- [EXTRACT TO READ]
Letter published by al-Qaeda in 2002

Letter to the American People (رسالة إلى الشعب الأمريكي; also known as Letter to America) is a manifesto of Osama bin Laden, published by al-Qaeda in November 2002. Initially appearing on a Saudi website linked to al-Qaeda, its English translation was widely shared online and was published by The Observer, a British Sunday newspaper affiliated with The Guardian. The letter criticizes American foreign policy in the Middle East—particularly as it applies to its support of Israel—to justify attacks on American targets; it also employs antisemitic tropes. While the letter presents rationalization for the September 11 attacks perpetrated by al-Qaeda a year prior, it does not explicitly claim responsibility for them (bin Laden would first publicly do so in a 2004 video tape).

The content blends religious, moral, and political critiques against the United States, portraying it as an imperial power hostile to the Muslim world, and justifies war against the U.S. The letter criticizes the U.S. for not adopting sharia (Islamic law), condemns its economic practices like usury, and accuses it of moral decay due to the social acceptance of practices contrary to purported Islamic values. It also accuses the U.S. of supporting oppressive regimes in Muslim countries and exploiting their resources. The letter justifies targeting American civilians in retaliation against the indiscriminate attacks of U.S. military forces, arguing that U.S. nationals indirectly support U.S. policies through democracy and taxes. It urges Americans to embrace Islam and demands the U.S. to withdraw its military from Muslim lands and end support for corrupt leaders. It also propagates conspiracy theories, including the claim that AIDS was a "Satanic American Invention".

The letter gained renewed attention in 2023 amid the Gaza war, after a compilation of TikTok videos referencing the letter went viral on Twitter. The Guardian removed the letter from its website, citing context issues. TikTok, responding to the videos' virality, removed hashtags and videos related to or featuring the letter's contents. This resurgence sparked discussions on online radicalization, state-sponsored Internet propaganda, and Internet censorship, and the implications of suppressing or allowing access to such content.

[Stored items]
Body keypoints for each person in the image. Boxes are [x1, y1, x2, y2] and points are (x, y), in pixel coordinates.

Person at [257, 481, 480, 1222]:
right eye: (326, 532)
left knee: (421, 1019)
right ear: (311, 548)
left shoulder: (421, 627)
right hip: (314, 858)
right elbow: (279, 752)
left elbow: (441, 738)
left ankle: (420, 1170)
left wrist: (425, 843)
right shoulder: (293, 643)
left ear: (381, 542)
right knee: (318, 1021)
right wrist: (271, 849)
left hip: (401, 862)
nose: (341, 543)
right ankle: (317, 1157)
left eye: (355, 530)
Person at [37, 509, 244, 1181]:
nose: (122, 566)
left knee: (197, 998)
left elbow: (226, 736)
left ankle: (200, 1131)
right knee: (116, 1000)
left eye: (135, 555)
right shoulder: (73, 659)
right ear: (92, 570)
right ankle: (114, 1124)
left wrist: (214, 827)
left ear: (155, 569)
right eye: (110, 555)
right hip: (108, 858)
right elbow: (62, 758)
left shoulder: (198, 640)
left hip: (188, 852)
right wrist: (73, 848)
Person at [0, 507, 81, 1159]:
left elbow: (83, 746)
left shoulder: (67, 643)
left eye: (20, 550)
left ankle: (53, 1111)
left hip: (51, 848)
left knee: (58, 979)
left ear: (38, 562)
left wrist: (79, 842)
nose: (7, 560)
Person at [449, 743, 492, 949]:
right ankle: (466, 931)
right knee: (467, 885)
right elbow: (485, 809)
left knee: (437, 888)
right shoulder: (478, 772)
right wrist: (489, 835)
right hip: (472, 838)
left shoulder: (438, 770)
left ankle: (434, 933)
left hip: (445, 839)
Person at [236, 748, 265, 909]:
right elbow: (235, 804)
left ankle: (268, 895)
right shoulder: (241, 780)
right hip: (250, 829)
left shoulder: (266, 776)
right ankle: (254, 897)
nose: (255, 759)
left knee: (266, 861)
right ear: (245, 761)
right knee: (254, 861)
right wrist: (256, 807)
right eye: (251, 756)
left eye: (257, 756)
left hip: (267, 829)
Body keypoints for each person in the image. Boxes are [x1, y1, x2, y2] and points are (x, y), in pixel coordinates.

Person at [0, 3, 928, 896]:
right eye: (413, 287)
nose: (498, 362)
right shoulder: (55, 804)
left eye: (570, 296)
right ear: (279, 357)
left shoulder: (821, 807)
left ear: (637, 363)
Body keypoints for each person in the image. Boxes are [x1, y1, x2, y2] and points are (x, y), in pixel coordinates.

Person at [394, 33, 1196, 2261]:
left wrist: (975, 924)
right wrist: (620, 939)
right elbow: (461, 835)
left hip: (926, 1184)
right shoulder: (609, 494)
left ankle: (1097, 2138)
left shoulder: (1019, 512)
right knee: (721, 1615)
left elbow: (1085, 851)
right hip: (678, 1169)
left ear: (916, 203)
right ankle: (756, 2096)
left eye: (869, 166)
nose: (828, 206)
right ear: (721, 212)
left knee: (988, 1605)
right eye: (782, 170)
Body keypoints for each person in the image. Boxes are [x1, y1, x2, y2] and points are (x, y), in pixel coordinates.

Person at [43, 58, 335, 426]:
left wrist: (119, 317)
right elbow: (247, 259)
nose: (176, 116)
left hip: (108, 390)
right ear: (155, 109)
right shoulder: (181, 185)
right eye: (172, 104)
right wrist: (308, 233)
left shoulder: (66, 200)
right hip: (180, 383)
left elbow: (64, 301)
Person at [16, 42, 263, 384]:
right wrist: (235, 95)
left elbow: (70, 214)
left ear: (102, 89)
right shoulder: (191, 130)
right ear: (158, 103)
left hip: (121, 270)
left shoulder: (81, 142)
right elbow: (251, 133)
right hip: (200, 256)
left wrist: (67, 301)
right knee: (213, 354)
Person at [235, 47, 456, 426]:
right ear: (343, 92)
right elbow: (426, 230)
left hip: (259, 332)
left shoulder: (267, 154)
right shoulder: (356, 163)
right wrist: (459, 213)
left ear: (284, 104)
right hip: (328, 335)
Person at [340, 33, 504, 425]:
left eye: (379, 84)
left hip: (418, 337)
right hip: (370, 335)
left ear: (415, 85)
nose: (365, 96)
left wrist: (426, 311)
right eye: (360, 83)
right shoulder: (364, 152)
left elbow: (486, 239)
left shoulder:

- [EXPLORE THE MATERIAL]
**1)** Answer these questions from the article on the Letter to the American People:
(a) Which British Sunday newspaper published the English translation of the letter?
(b) What did the letter claim AIDS was?
(c) Which platform removed hashtags and videos related to the letter in 2023?
**2)** Continue the article on the Letter to the American People from the point where it stops.

- [ANSWERS BY ITEM]
**1)**
(a) The Observer
(b) A "Satanic American Invention"
(c) TikTok

**2)**
== History ==

The letter was published in 2002 on a Saudi website previously used for dissemination by al-Qaeda. Following the publication, the letter's English translation was repeatedly posted online by Islamists in the United Kingdom. In November 2002, British newspaper The Observer published the translated letter.

Karen J. Greenberg asserted that the letter's attribution to Osama bin Laden was debatable, arguing that it lacked accompanying video or audio and that issues like AIDS and incest, which had not been brought up in bin Laden's past messages, were mentioned in it. Nevertheless, she has included it in the collection of statements of Bin Laden published in her 2010 book Al-Qaeda Now.

Faisal Devji theorized that the letter was primarily a propaganda tool due to the wide array of topics it addresses. In his analysis of bin Laden's accusations, Devji refers to the manifesto as "a stereotyped litany of global wrongs more ethical than political in nature." Simultaneously, Devji lauded the letter for presenting a highly ethical and "well-reasoned analysis" that challenged the American political system and U.S. foreign policy.

Robert O. Marlin has listed the letter among the two most significant documents issued by bin Laden, alongside his 1996 Declaration of War against the United States.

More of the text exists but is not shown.